Once down, there are signs explaining how an entire town was built down there and their road was steeper than the one that exists now. All those people were there to build a diversion dam and tunnel. That would be a 5.8 mile long, 11 foot x 12 foot tunnel through the sheer rock wall of the canyon so they could get water to the Uncompahgre Valley. Unfortunately all you can see is the diversion dam and the little building that sits over the opening of the tunnel.
I forgot to mention that this area, with a nice campground along the river, is in the Curecanti National Recreation Area. The only road comes in through the National Park and it dead ends at a bigger dam a little way upstream. There were several fly fisherman standing in the river happily fishing. What a gorgeous place to fish!

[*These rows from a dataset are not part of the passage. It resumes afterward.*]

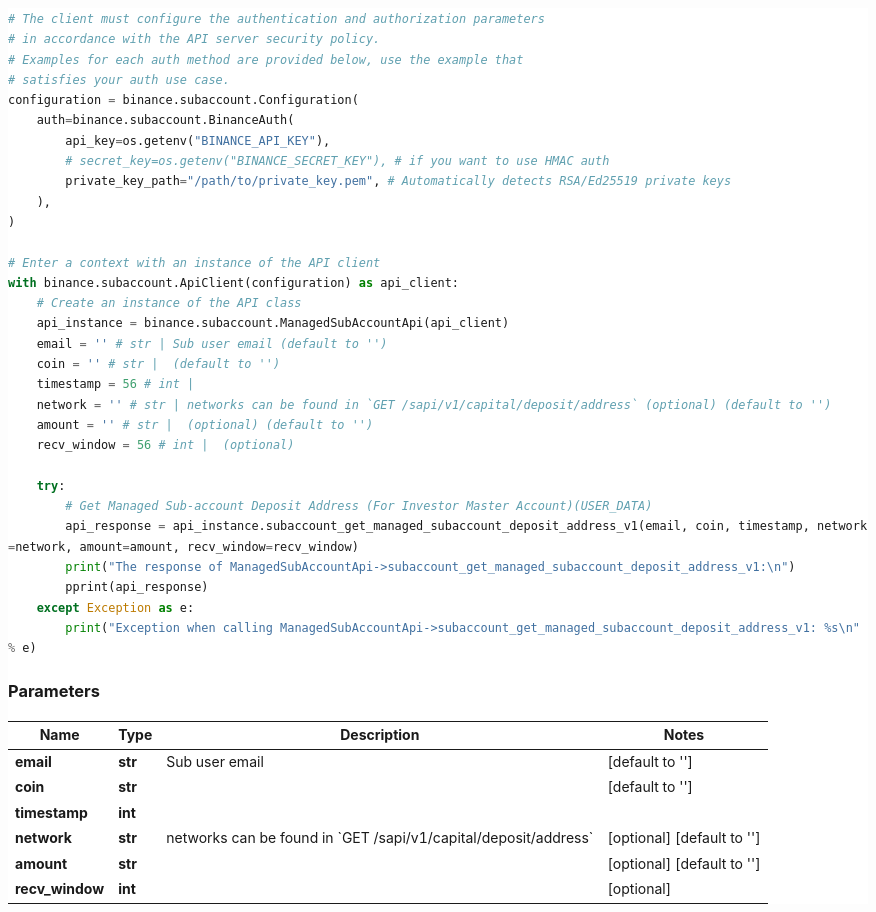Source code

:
 ```python
# The client must configure the authentication and authorization parameters
# in accordance with the API server security policy.
# Examples for each auth method are provided below, use the example that
# satisfies your auth use case.
configuration = binance.subaccount.Configuration(
    auth=binance.subaccount.BinanceAuth(
        api_key=os.getenv("BINANCE_API_KEY"),
        # secret_key=os.getenv("BINANCE_SECRET_KEY"), # if you want to use HMAC auth
        private_key_path="/path/to/private_key.pem", # Automatically detects RSA/Ed25519 private keys
    ),
)

# Enter a context with an instance of the API client
with binance.subaccount.ApiClient(configuration) as api_client:
    # Create an instance of the API class
    api_instance = binance.subaccount.ManagedSubAccountApi(api_client)
    email = '' # str | Sub user email (default to '')
    coin = '' # str |  (default to '')
    timestamp = 56 # int | 
    network = '' # str | networks can be found in `GET /sapi/v1/capital/deposit/address` (optional) (default to '')
    amount = '' # str |  (optional) (default to '')
    recv_window = 56 # int |  (optional)

    try:
        # Get Managed Sub-account Deposit Address (For Investor Master Account)(USER_DATA)
        api_response = api_instance.subaccount_get_managed_subaccount_deposit_address_v1(email, coin, timestamp, network=network, amount=amount, recv_window=recv_window)
        print("The response of ManagedSubAccountApi->subaccount_get_managed_subaccount_deposit_address_v1:\n")
        pprint(api_response)
    except Exception as e:
        print("Exception when calling ManagedSubAccountApi->subaccount_get_managed_subaccount_deposit_address_v1: %s\n" % e)
```



### Parameters


Name | Type | Description  | Notes
------------- | ------------- | ------------- | -------------
 **email** | **str**| Sub user email | [default to &#39;&#39;]
 **coin** | **str**|  | [default to &#39;&#39;]
 **timestamp** | **int**|  | 
 **network** | **str**| networks can be found in &#x60;GET /sapi/v1/capital/deposit/address&#x60; | [optional] [default to &#39;&#39;]
 **amount** | **str**|  | [optional] [default to &#39;&#39;]
 **recv_window** | **int**|  | [optional]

The Curecanti also offers a boat tour of the Gunnison Canyon that several people recommended highly but they had closed for the season by the time we got there. The boat is accessed from way over in the Curecanti National Recreation Area. If you are interested, check their website first. I read you have to go down several hundred steps and hike a distance to the boat launch so it is an adventure before you even reach the boat. Then, you have to get back up again.
Campground – We stayed at the south rim campground. It is a little back from the edge of the canyon but the Rim Rock Trail leads off below the rim where you can sit and gaze into the canyon below. If you continue 1 mile on the trail, you’ll reach the visitor center. The campsites were good size and reasonably level and very empty. We had no problem finding a nice shady site to tuck into (Site B20). The “B” loop had electric hookups and the days had been hot so we paid the uplift and camped there. The restrooms are somewhat smelly pit toilets and there is water available but a sign at the spigot states “This water has been hauled 14 miles, please conserve”. There are dumpsters for recycling and trash but no dump stations. NO phone signal. Our booster did pick up a bit of an intermittent signal but could not lock on. We did not wander the campground checking for better spots. We just enjoyed being unplugged. The mule deer wander through the campground ignoring the humans and the chipmunks basically own the place. We saw several rabbits and one, cute little baby bunny that tucked itself into the brush and “froze” when we came near. Bear and mountain lion warnings are posted throughout the campground but there were no sightings while we were there. It is a nice campground and we enjoyed our stay there.
We visited the Black Canyon in the Spring a few years ago. The black walls of the Canyon really set off the colors of the wild flowers. We would love to go back, this time in the RV, so thank you for the campground notes!